What I'll regret the most is a short list of fringe benefits associated to the Expos:
For example, no more socially acceptable way of getting drunk, in public, on a sunny Sunday afternoon, because the score is 7 to 1.
No more aggressive runs on poor innocent Youppi, probably one of the most acid-trip-induced designs of a mascot. He looks like he was born in the hippie-infested sixties, and never outgrew these times.
And what about our lovely Olympic Stadium? How many times do you visit it, when it is not for an Expos game? …
Exactly what I thought, not that many.
To top it all, it's us addicted smokers (some studies show that nicotine can be more addictive than cocaine, but at least the government is taxing cigarettes, so it's ok), that have paid for that repulsive concrete beast of a stadium with our hard earned money, stolen through the cigarette tax. Combine this painful truth with the fact that we'll never get to chill in that building anymore; it makes me want to buy another pack and chain-smoke it.
No more will there be an activity which is simultaneously tourist- and family-friendly for our beloved green-bill-carrying American visitors (by activity I mean an Expos game, not getting drunk in public, you sick, one track mind drunk). Montreal is slowly but surely confirming its status as Amsterdam of the Americas.
No longer will Montreal be part of the dying yet genuinely American tradition of Baseball.
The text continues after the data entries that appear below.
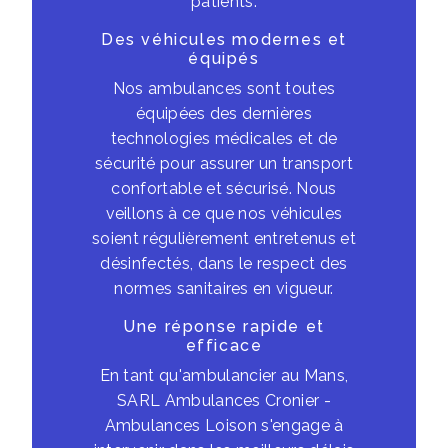
patients.
Des véhicules modernes et
équipés
Nos ambulances sont toutes
équipées des dernières
technologies médicales et de
sécurité pour assurer un transport
confortable et sécurisé. Nous
veillons à ce que nos véhicules
soient régulièrement entretenus et
désinfectés, dans le respect des
normes sanitaires en vigueur.
Une réponse rapide et
efficace
En tant qu'ambulancier au Mans,
SARL Ambulances Cronier -
Ambulances Loison s'engage à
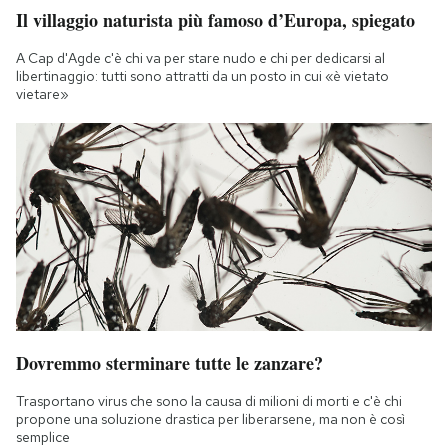
Il villaggio naturista più famoso d’Europa, spiegato
A Cap d'Agde c'è chi va per stare nudo e chi per dedicarsi al
libertinaggio: tutti sono attratti da un posto in cui «è vietato
vietare»
Dovremmo sterminare tutte le zanzare?
Trasportano virus che sono la causa di milioni di morti e c'è chi
propone una soluzione drastica per liberarsene, ma non è così
semplice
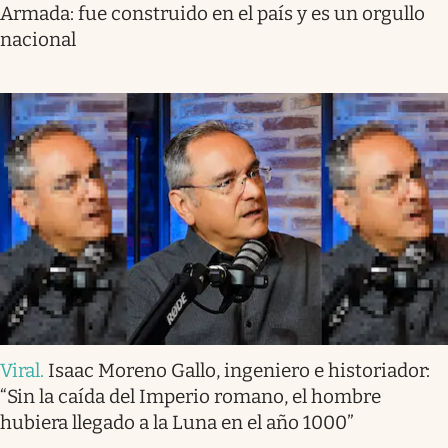
Armada: fue construido en el país y es un orgullo
nacional
Viral
.
Isaac Moreno Gallo, ingeniero e historiador:
“Sin la caída del Imperio romano, el hombre
hubiera llegado a la Luna en el año 1000”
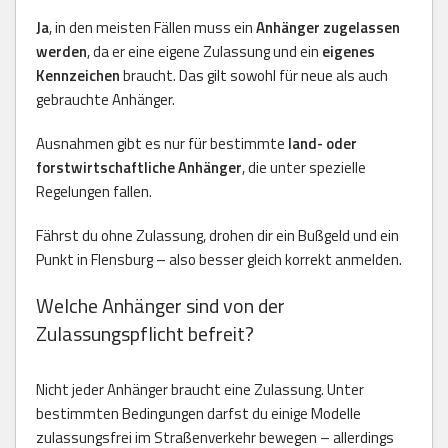
Ja
, in den meisten Fällen muss ein
Anhänger zugelassen
werden
, da er eine eigene Zulassung und ein
eigenes
Kennzeichen
braucht. Das gilt sowohl für neue als auch
gebrauchte Anhänger.
Ausnahmen gibt es nur für bestimmte
land- oder
forstwirtschaftliche Anhänger
, die unter spezielle
Regelungen fallen.
Fährst du ohne Zulassung, drohen dir ein Bußgeld und ein
Punkt in Flensburg – also besser gleich korrekt anmelden.
Welche Anhänger sind von der
Zulassungspflicht befreit?
Nicht jeder Anhänger braucht eine Zulassung. Unter
bestimmten Bedingungen darfst du einige Modelle
zulassungsfrei im Straßenverkehr bewegen – allerdings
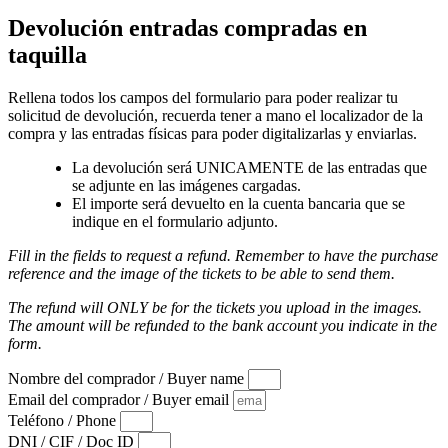
Devolución entradas compradas en
taquilla
Rellena todos los campos del formulario para poder realizar tu
solicitud de devolución, recuerda tener a mano el localizador de la
compra y las entradas físicas para poder digitalizarlas y enviarlas.
La devolución será UNICAMENTE de las entradas que
se adjunte en las imágenes cargadas.
El importe será devuelto en la cuenta bancaria que se
indique en el formulario adjunto.
Fill in the fields to request a refund. Remember to have the purchase
reference and the image of the tickets to be able to send them.
The refund will ONLY be for the tickets you upload in the images.
The amount will be refunded to the bank account you indicate in the
form.
Nombre del comprador / Buyer name
Email del comprador / Buyer email
Teléfono / Phone
DNI / CIF / Doc ID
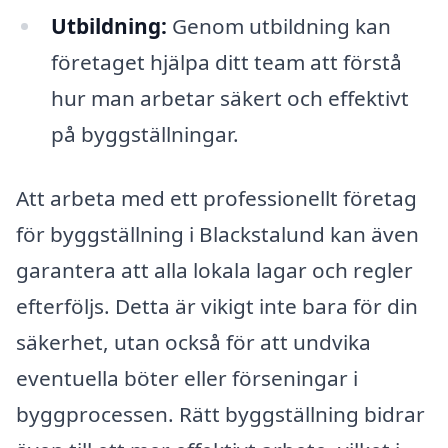
Utbildning:
Genom utbildning kan
företaget hjälpa ditt team att förstå
hur man arbetar säkert och effektivt
på byggställningar.
Att arbeta med ett professionellt företag
för byggställning i Blackstalund kan även
garantera att alla lokala lagar och regler
efterföljs. Detta är vikigt inte bara för din
säkerhet, utan också för att undvika
eventuella böter eller förseningar i
byggprocessen. Rätt byggställning bidrar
Most Montrealers couldn't care much, but with only one remaining international sports franchise, we are now condemned to sit in the outfield of professional sports.
But above all, what I will miss the most is that teenage dream; the one of seeing our underdog team win the World Series, broken by the greed of overpaid players in 1994.
It's that same greed that's turning baseball stadiums into geriatric hangouts and making baseball so last century.